Define “opinionated.” It’s one thing if a prospective judge has done something to indicate he won’t give parties to a dispute a fair hearing, quite another if he’s indicated that he sees the law in a particular way. Indeed, for voters choosing among judges, the latter is precisely the information they need to make an informed decision. It would be self-defeating to ask a judge who was elected because of a particular view of a particular law to step aside when cases that involve interpretations of that law arise.

Actually, I don’t think anything would’ve been much different there since it was federal judges that overruled the state/county judges in that instance.

Also, I believe that many of those state/county judges were voted in.

Besides…even the ones who were appointed…who do you think appointed them? Lester Maddux, George Wallace, et al.

At least if they were elected, and if they were able to express their views somewhat while running for office, then the populace might be able to make a better informed choice.

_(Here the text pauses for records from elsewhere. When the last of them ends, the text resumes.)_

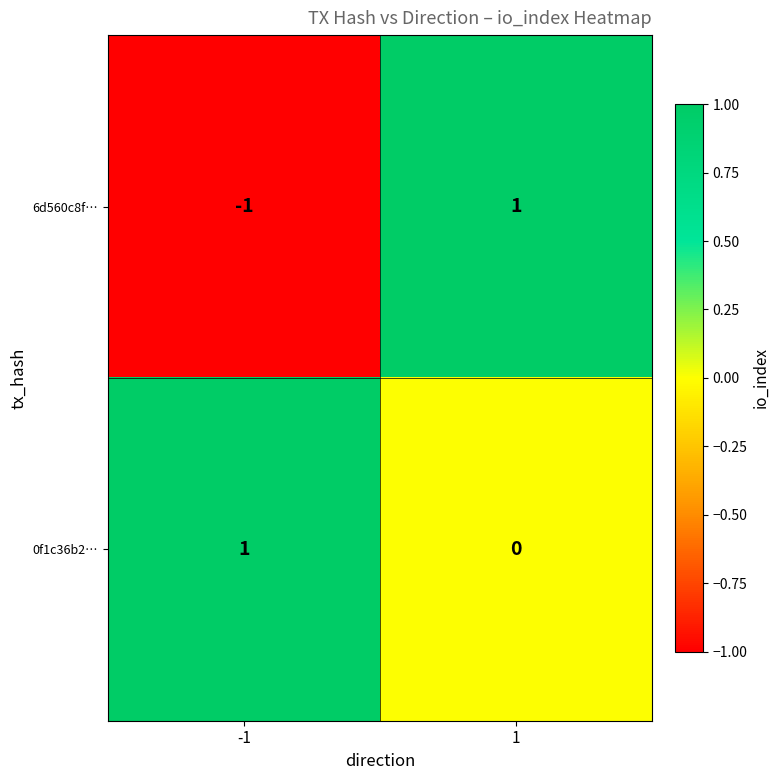

Rank the series by their average value, from lowest to highest.

6d560c8f…, 0f1c36b2…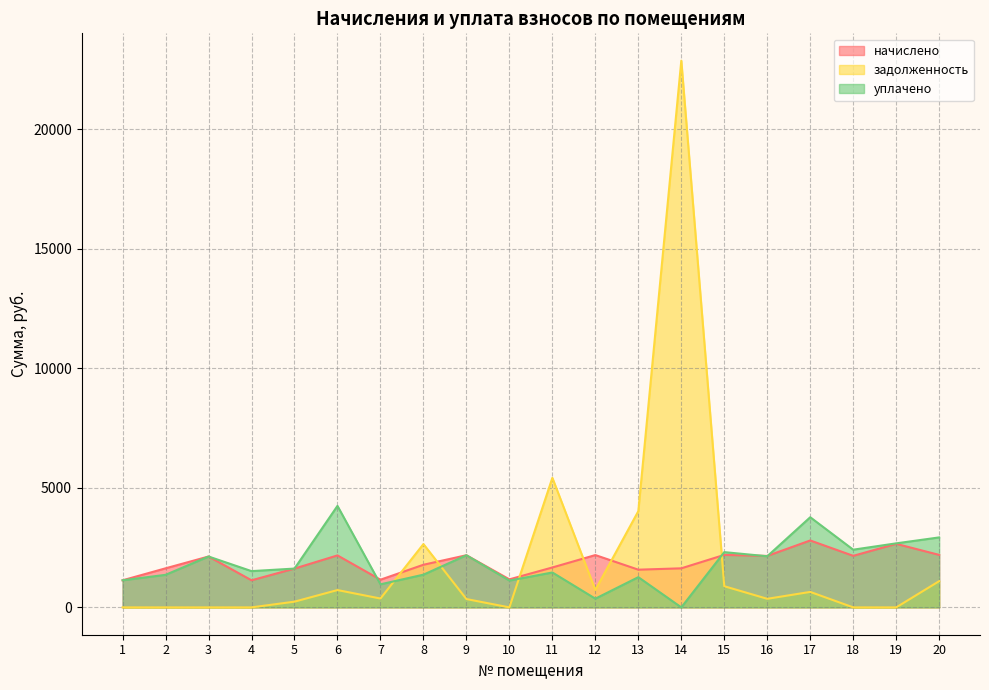

Where do задолженность and уплачено first cross each other?

7 and 8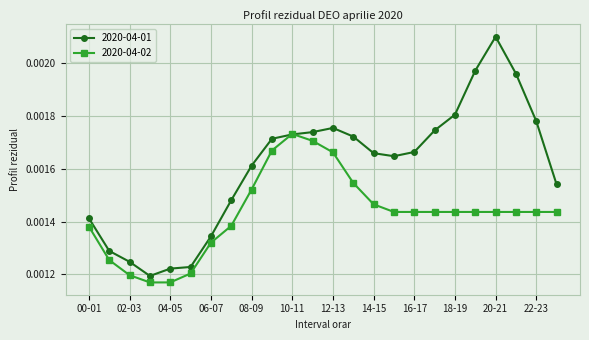

Does the chart have visible grid lines?

Yes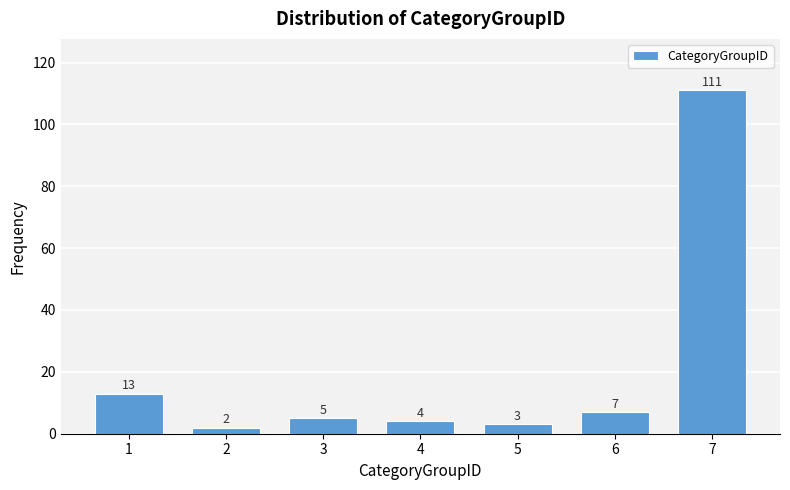

Reading left to right, what are all the values shown in this chart?

13	2	5	4	3	7	111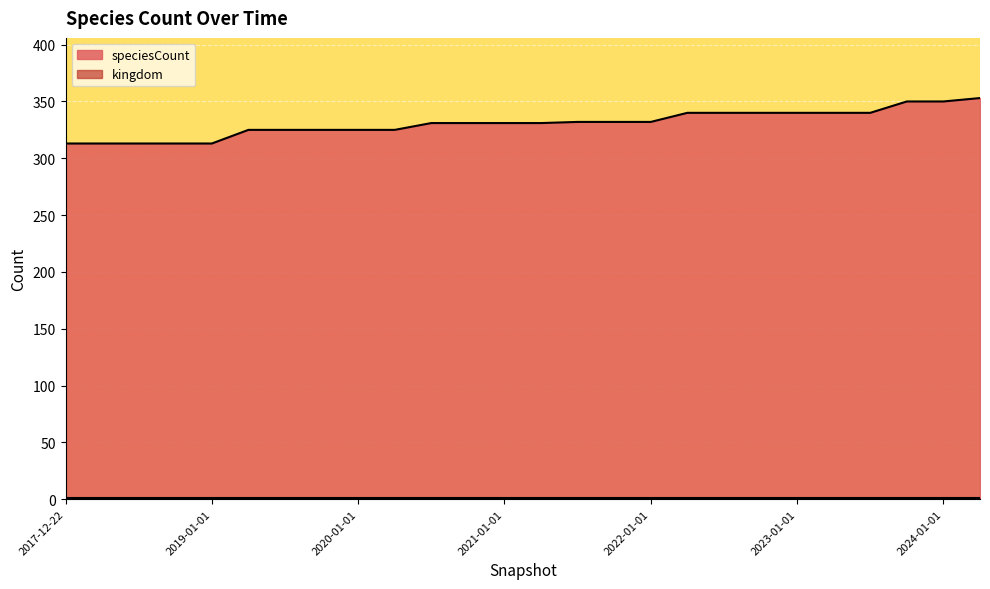

How many lines are shown in the chart?

2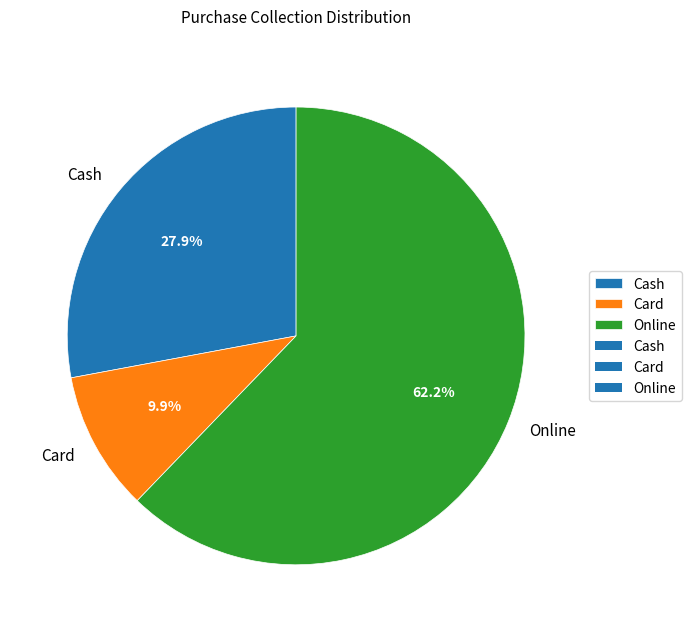

Rank the categories by value from lowest to highest.

Card, Cash, Online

I hate to rise to December’s bait, but here goes. It seems to me that it is unlikely that the US Supremes will say that judicial elections are any different than any other election and therefore restraints on what a candidate can say are not allowed. Question what such a decision would say about the Court’s ruling on the McCain-Fiengold Act. I am afraid that the decision in the Minnesota case will not even be close. If anything we may see the more conservative members of the Court saying that candidates for the bench may be muzzled with the more liberal members going for an all out political process. The consequence of such a decision may be to encourage every demagogue in the township to run for judge on a platform of pandering to the great unwashed on every hot button issue that can be dredged up. I see judges that are so publicly committed to a view of the law and an approach to facts that their usefulness as impartial arbiters is lost. This is not to say that there aren’t judges out there whose impartiality is questionable now. It would be nice to walk into a courtroom once in a while and find that there is not a prosecutor on the bench as well as one at counsel table. A tell-us-how-you-are-going-to-rule election will simply exacerbate the situation.

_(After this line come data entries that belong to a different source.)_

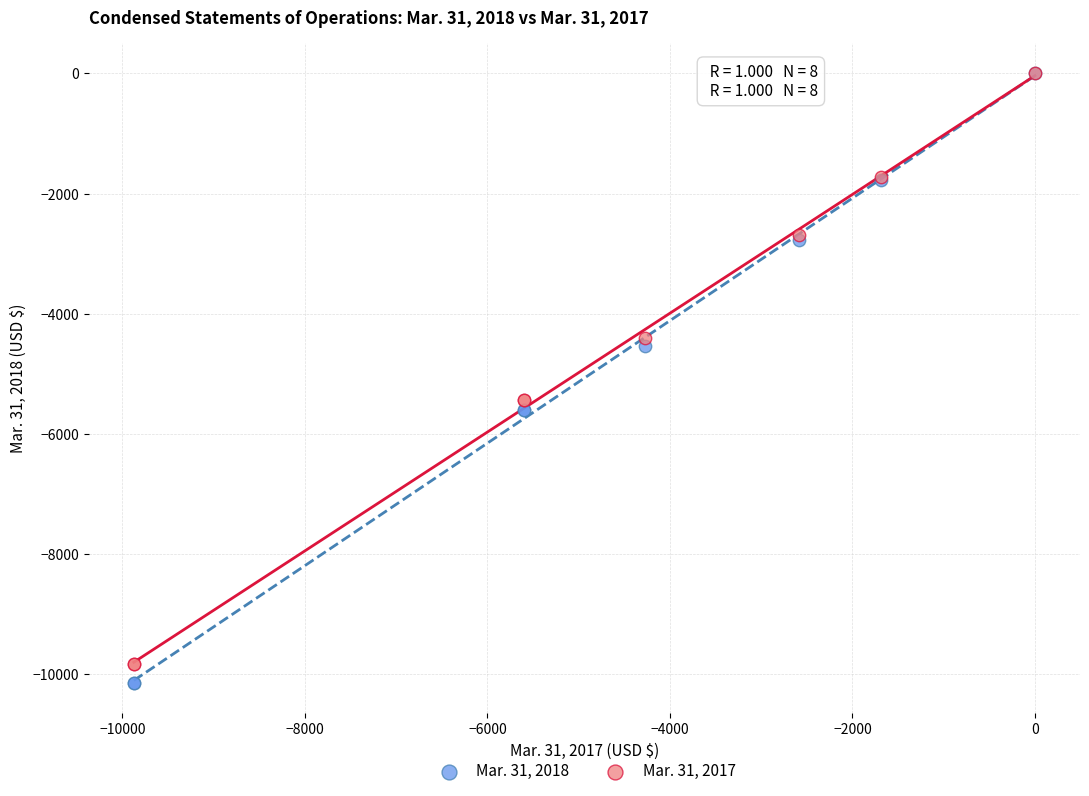

Which series reaches the minimum Y coordinate?

Mar. 31, 2018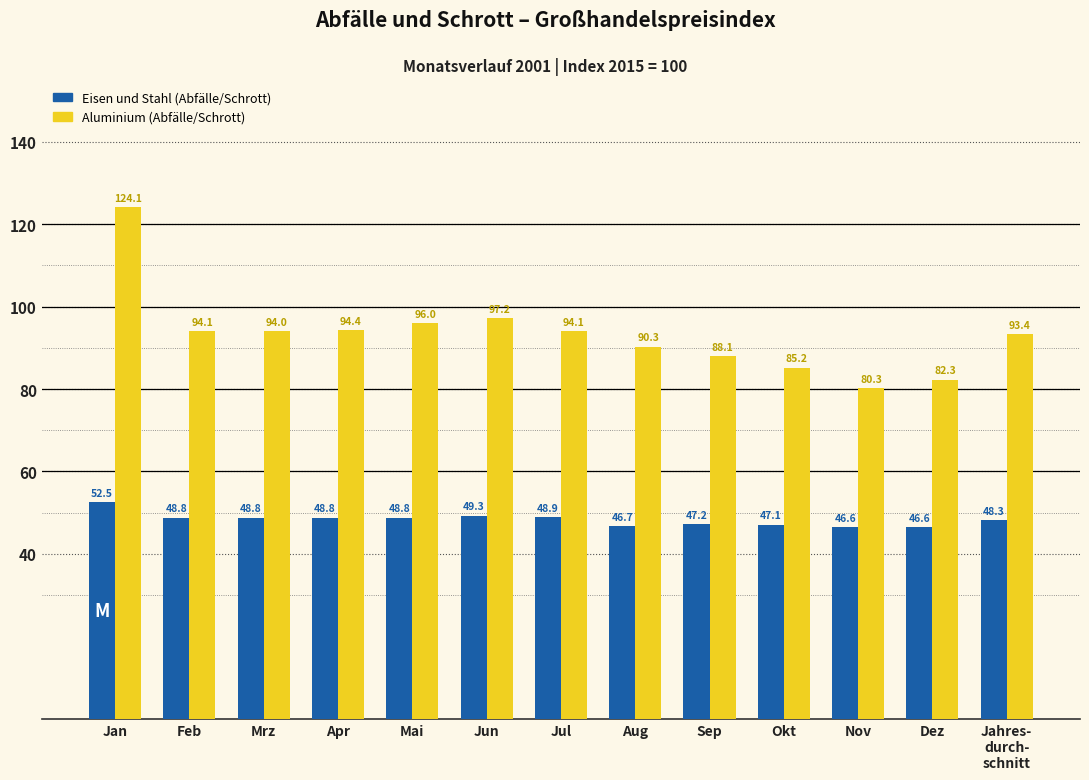

What is the total value across all series at Aug?

137.0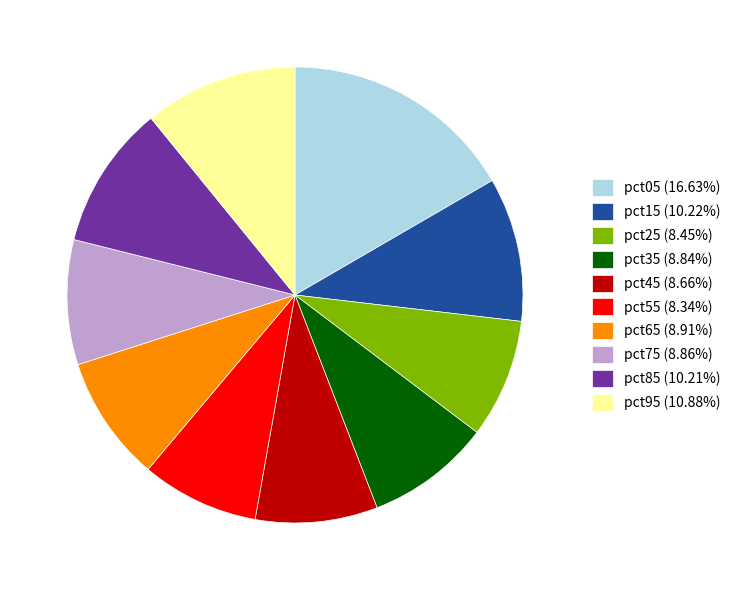

Combined, do pct25 (8.45%) and pct65 (8.91%) account for over 50%?

No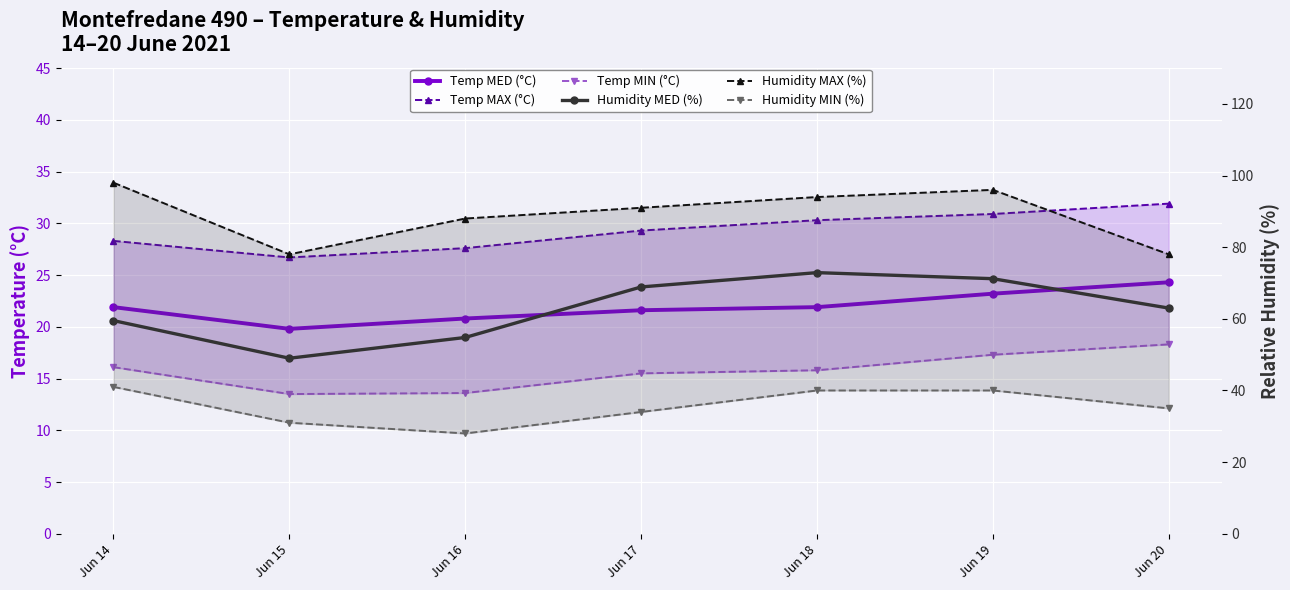

True or false: Temp MAX (°C) and Temp MIN (°C) intersect in this chart.

False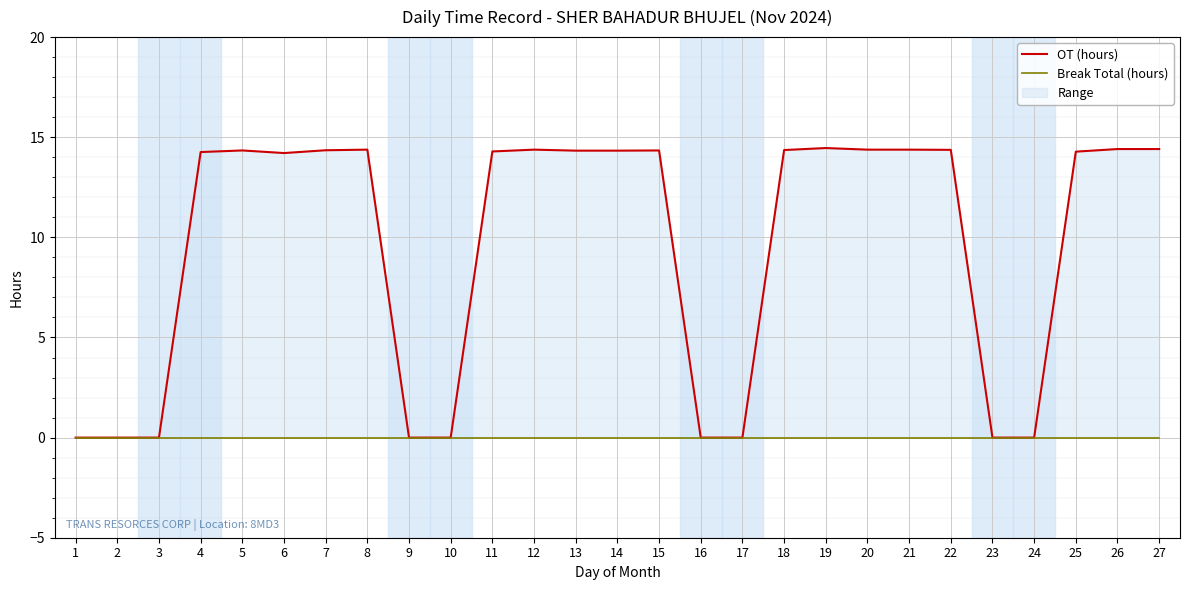

At how many categories does at least one series exceed 2?

18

For instance, how do you deal with a judge who was elected after claiming he was a friend of the police and the enemy of criminals, who appeared at the hustings arm-in-arm with city, county and state police officers? Can you really expect a fair ruling out of this guy on narrow questions of criminal procedure or the credibility of police officers? How do you deal with the judge who was elected on a platform of support for family values (the code word of the moment) and of reducing the number of divorces when you take a divorce case before him? And don’t tell me that I can always appeal. Appeals cost money. Usually more money than criminal defendants and divorce clients have. The public legal assistance offices are buried and under funded. For most people the trial judge is the only shot they have. When the trial judge has publicly declared and promised the electorate a certain outcome in his court that’s not much of a shot.

I understand what you’re saying, Spavined Gelding, but in reality, what would be so different than what already occurs now?

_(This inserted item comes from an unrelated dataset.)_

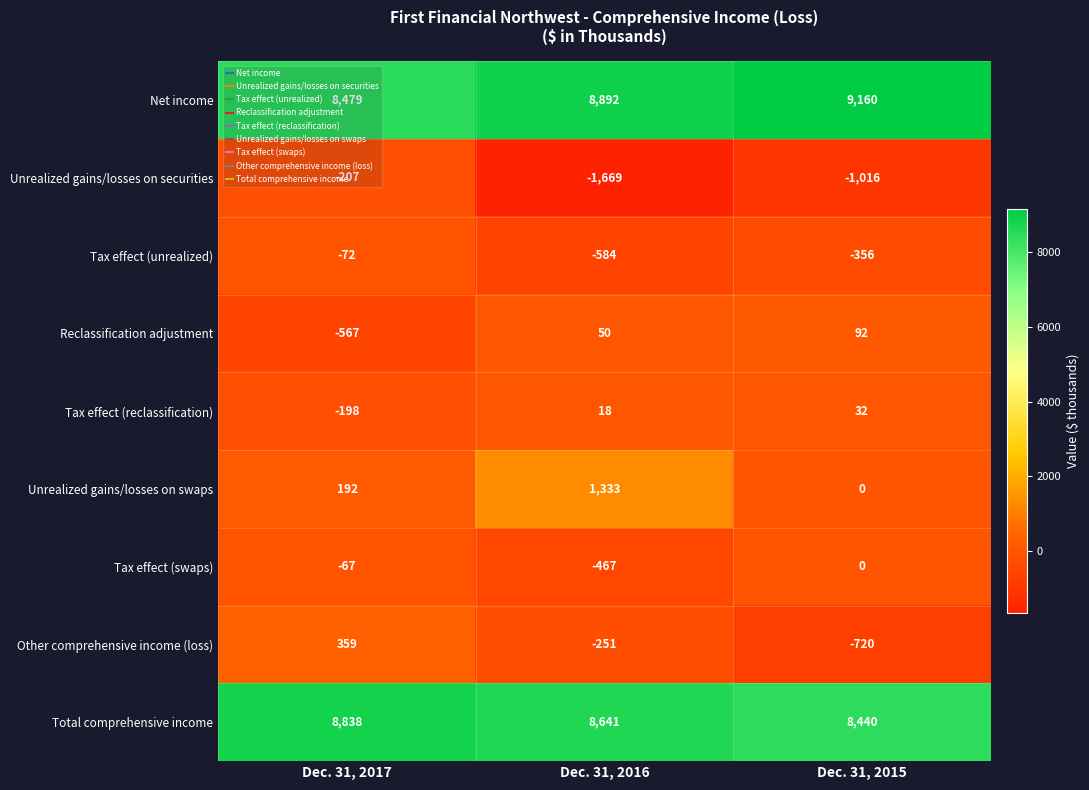

List the series in order of their peak value, lowest first.

Unrealized gains/losses on securities, Tax effect (unrealized), Tax effect (swaps), Tax effect (reclassification), Reclassification adjustment, Other comprehensive income (loss), Unrealized gains/losses on swaps, Total comprehensive income, Net income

Lawyers often go “forum shopping” in divorce cases in order to try and get a more amenable judge. I did in mine.

And, I believe it would be a little more honest if the person on the criminal bench had actually come out and stated his views rather than cloaked his “hang 'em high” leanings behind an impartial persona.

Maybe there’d be some more plea bargaining going on, who knows?

Could you cite a real case in which you think a judge’s ruling constituted legislating from the bench?